At boot up time, cns tries to set in-memory cache based on VCDB contents.
It runs into a null pointer when trying to set some block volume specific data structure, but is getting file: volume instead. This table, "cns.vpx_storage_volume_update", is never meant to hold file volumes.
These entries will not cause problem until next vsan-health reboot, hence possibly during the upgrade. Causing upgrade failure.

Resolution

This issue is fixed in vCenter server 8.0U3e.

Workaround:

NOTE: Ensure to take a valid vCenter backup and a snapshot before proceeding with the changes.
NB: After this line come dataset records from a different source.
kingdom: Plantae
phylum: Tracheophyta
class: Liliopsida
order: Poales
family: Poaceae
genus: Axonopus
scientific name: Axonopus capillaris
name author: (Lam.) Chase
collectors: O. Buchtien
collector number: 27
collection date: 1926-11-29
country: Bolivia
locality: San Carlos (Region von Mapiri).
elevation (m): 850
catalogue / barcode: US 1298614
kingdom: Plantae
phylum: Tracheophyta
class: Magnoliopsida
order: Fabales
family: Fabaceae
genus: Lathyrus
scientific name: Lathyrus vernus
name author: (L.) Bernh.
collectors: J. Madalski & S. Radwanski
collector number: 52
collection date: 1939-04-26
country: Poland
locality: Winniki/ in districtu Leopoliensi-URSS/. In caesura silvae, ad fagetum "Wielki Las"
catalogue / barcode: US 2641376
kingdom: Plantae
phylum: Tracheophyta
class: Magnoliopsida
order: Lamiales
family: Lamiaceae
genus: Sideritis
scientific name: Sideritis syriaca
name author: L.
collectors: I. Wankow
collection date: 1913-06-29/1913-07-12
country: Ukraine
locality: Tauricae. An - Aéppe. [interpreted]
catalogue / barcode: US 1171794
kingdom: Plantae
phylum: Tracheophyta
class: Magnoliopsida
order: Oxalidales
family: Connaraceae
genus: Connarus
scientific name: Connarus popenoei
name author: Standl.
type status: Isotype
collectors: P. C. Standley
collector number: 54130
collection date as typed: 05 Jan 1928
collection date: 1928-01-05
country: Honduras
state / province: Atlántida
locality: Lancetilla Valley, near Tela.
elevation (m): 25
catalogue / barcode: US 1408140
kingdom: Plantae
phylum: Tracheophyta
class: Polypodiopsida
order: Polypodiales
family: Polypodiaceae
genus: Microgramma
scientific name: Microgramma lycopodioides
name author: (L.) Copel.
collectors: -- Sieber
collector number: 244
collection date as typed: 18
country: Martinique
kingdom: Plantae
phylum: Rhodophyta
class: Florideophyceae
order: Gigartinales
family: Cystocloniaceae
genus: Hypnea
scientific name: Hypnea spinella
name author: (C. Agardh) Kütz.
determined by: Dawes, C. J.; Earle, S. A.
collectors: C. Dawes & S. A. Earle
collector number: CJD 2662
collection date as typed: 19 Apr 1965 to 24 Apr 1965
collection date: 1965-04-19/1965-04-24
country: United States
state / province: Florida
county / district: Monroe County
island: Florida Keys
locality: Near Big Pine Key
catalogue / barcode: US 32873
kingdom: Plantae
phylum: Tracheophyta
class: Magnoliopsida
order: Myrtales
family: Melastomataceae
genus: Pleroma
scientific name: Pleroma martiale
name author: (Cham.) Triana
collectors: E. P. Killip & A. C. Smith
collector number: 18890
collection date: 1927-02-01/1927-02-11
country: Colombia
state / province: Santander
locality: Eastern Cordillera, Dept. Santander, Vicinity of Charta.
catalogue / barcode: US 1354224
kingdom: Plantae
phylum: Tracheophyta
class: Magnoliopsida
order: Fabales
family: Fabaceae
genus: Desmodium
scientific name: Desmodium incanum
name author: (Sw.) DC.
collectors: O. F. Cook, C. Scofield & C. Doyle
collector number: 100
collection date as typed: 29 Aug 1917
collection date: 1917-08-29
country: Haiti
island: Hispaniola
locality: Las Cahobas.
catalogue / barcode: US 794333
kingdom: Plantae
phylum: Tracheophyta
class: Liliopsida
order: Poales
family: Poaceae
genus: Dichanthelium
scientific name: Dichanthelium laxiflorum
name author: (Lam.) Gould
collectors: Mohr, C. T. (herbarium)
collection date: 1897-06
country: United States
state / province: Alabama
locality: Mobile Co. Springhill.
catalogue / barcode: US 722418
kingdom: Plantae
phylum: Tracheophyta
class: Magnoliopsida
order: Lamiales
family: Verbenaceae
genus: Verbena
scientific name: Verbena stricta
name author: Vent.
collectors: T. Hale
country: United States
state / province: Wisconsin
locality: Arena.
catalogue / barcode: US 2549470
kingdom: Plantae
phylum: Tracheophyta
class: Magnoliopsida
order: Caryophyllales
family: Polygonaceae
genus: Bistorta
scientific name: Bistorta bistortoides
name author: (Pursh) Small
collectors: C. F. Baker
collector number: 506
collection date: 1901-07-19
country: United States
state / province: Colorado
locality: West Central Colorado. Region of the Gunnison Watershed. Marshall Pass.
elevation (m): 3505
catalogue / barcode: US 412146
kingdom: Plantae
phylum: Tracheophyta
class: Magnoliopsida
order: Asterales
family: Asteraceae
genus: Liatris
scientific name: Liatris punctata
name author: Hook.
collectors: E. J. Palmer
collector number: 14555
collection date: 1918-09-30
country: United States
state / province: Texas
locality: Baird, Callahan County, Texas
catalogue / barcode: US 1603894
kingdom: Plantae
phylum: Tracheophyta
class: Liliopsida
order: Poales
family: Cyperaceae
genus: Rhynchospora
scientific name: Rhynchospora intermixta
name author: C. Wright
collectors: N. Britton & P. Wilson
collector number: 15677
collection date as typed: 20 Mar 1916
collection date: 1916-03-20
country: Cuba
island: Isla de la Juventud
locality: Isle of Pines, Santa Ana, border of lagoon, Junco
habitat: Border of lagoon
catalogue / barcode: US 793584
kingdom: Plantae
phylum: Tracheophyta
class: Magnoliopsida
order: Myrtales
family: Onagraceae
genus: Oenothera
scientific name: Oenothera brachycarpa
Ensure to take offline snapshots for all the vCenter Virtual Machines in case of ELM.

Dump the CNS tables:
> /opt/vmware/vpostgres/current/bin/pg_dump -U postgres -d VCDB -n cns -Fc > cnstables.dmp
Connect to VCDB:
> /opt/vmware/vpostgres/current/bin/psql -d VCDB -U postgres
Query the table to check if any vol ID with 'file:' exists:
> SELECT * FROM cns.vpx_storage_volume_update WHERE volume_id LIKE 'file:%';
Delete all rows with 'file:' in volume_id field of cns.vpx_storage_volume_update table:
> DELETE FROM cns.vpx_storage_volume_update WHERE volume_id LIKE 'file:%';
Validate whether rows with 'file:' in volume_id field are deleted from cns.vpx_storage_volume_update table using Step-3.
Upgrade the vCenter server.

Note: Upgrading to vCenter server 8.0U3e will not prevent this issue from occurring. The above workaround needs to be applied for upgrades from a lower version to vCenter server 8.0U3e. Future upgrades from vCenter server 8.0U3e will prevent this issue from occurring.